Les rouages des hôtels haut de gamme
L’hôtelier Jacob Tomsky lève le voile sur la relation que nouent les clients d’un hôtel avec le personnel.
Dans son livre d’une irrévérence comique intitulé Heads in Beds, Jacob Tomsky décrit le mode de vie exigeant, mais jamais ennuyant des jeunes hôteliers ainsi que les rouages des hôtels haut de gamme. «J’espère instruire les gens, affirme-t-il. Ils prendront conscience des difficultés avec lesquelles nous devons composer et se montreront plus gentils avec nous, ou alors ils auront une peur folle de nous et se montreront également plus gentils avec nous.» Les conseils cinq étoiles suivants pourront sûrement être utiles au cours d’un prochain séjour à l’hôtel.
De quelle façon un hôtel répond-il aux désirs des vacanciers?

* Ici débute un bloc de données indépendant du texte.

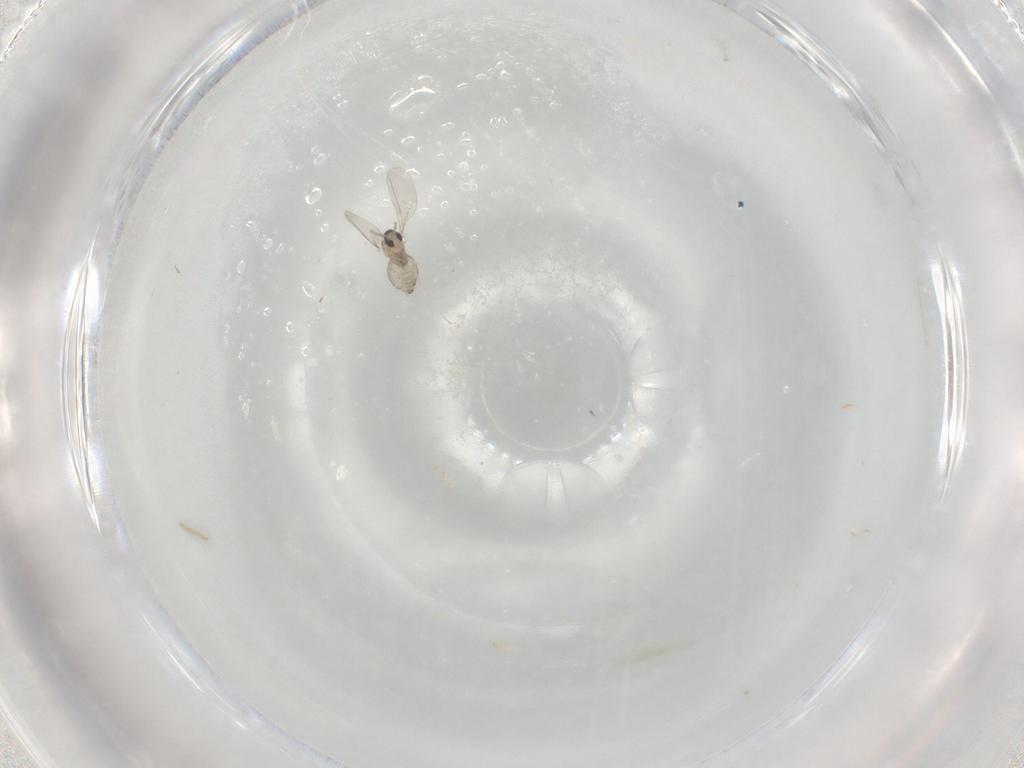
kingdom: Animalia
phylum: Arthropoda
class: Insecta
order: Diptera
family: Cecidomyiidae
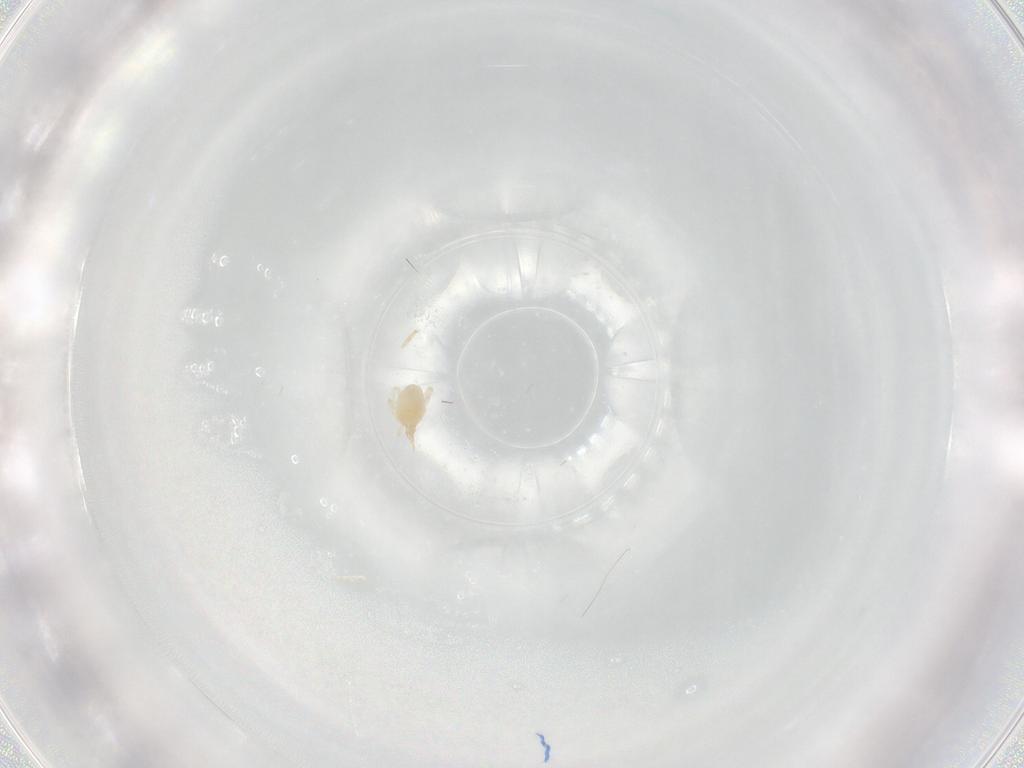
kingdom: Animalia
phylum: Arthropoda
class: Arachnida
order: Trombidiformes
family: Cunaxidae
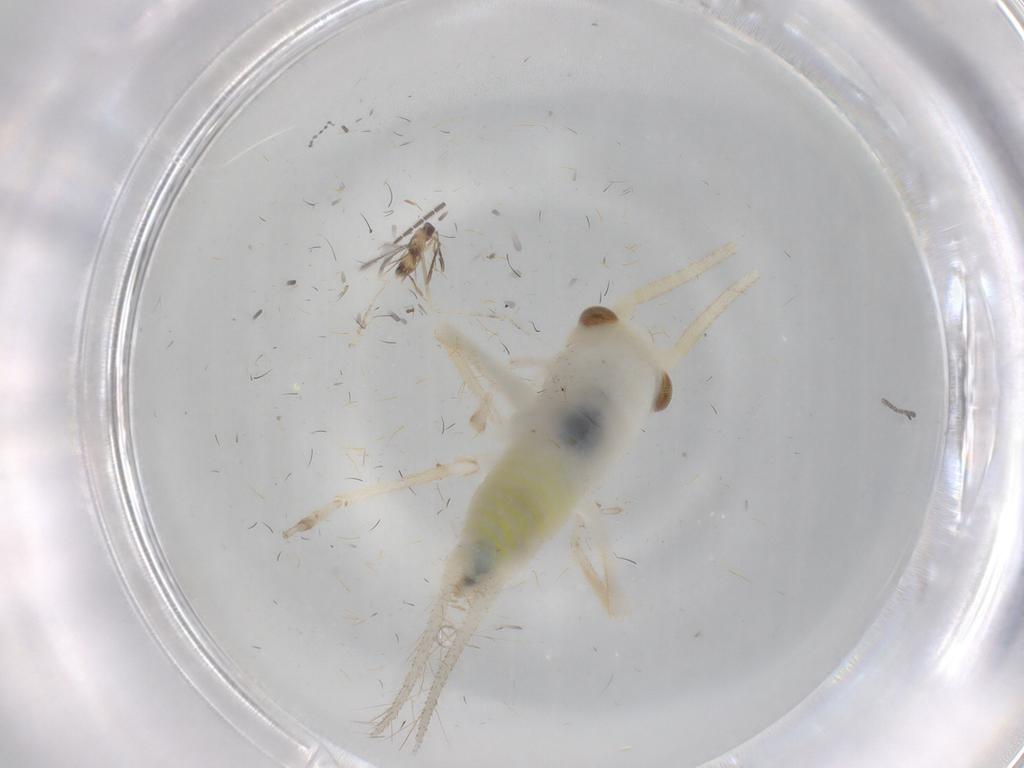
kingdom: Animalia
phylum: Arthropoda
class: Insecta
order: Orthoptera
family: Trigonidiidae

Dans un hôtel, il n’y a pratiquement que des serviteurs, c’est-à-dire des personnes qui apportent des choses aux clients, qui nettoient des choses pour les clients. Leur invisibilité entre aussi en ligne de compte. Les clients quittent leur chambre pour aller déjeuner et, par magie, tout est impeccable lorsqu’ils reviennent. Ils ne voient pas les personnes qui travaillent pour qu’ils aient une impression d’opulence. Contrairement à tant de commodités supplémentaires que les hôtels offrent à leurs hôtes pour qu’ils se sentent comme chez eux, dont une brosse à charpie, du déodorant et des pantoufles, ce n’est pas quelque chose qu’ils ont à la maison.

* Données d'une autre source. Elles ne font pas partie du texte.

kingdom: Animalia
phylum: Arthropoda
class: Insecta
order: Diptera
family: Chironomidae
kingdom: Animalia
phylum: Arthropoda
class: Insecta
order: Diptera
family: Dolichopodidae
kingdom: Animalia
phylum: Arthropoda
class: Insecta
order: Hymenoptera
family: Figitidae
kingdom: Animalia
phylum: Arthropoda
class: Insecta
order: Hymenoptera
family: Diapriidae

Que conseilleriez-vous à un client pour qu’il profite au maximum de l’expérience hôtelière?
Établissez un bon contact avec l’agent de réception ou le portier et, dès que vous entrerez dans le hall, ils vous appelleront par votre nom et vous demanderont si vous avez besoin de quelque chose. Faites appel au service d’étage pour ne pas avoir à vous occuper de vos bagages. Profitez des films et du mini-bar. La contestation de ces frais est pratiquement sans conséquence pour les hôtels, car ces derniers paient un tarif fixe pour le câble. De plus, il est possible d’éviter les frais supplémentaires. Si vous désirez utiliser le service aux chambres, mais qu’il en coûte 45 $ pour un hamburger, appelez le réceptionniste ou connectez-vous à l’internet. Un grand nombre de restaurants offrent le service de livraison à l’hôtel. Appelez le personnel du service aux chambres, informez-le que vous mangerez dans votre chambre et demandez-lui de vous apporter des assiettes et de l’argenterie. Il vous facturera peut-être des frais minimes, mais vous pourrez manger dans le luxe.
Quelle est la norme en matière de pourboire?

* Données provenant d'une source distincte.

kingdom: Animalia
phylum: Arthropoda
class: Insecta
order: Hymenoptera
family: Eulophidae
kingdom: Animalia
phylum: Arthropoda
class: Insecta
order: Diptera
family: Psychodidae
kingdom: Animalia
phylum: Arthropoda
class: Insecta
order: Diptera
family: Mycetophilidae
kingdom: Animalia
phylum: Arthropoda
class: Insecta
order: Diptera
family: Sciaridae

Pour les chasseurs et les portiers, le minimum est de 2 $ par sac. Je pense que c’est une mauvaise idée de donner moins de 5 $. Il faudrait donner 5 $ au portier et 10 $ au chasseur. Il est important de les mettre de son côté (après tout, ils ont accès aux effets personnels des clients). Si vous n’avez pas d’argent comptant à votre arrivée à l’hôtel, allez au guichet automatique. L’excuse selon laquelle on n’a pas de monnaie est terrible. Certaines personnes ne se sentent pas à l’aise de donner un pourboire. J’aimerais que ce malaise disparaisse. Un jour, alors que je traversais le hall, une dame m’a abordé pour me remercier de ce que j’avais fait pour elle. Encore aujourd’hui, j’ignore qui c’était et je suis presque certain que je ne l’ai pas aidée. Elle m’a donné un dollar et je l’ai remerciée. C’est à ce moment que j’ai su que j’étais devenu un vrai arnaqueur. [Rires] Ce n’est pas gênant [d’accepter un pourboire] pour de petits services. Une personne qui ne donne pas de pourboire fait mauvaise impression, mais pas une personne qui essaie de donner du pourboire.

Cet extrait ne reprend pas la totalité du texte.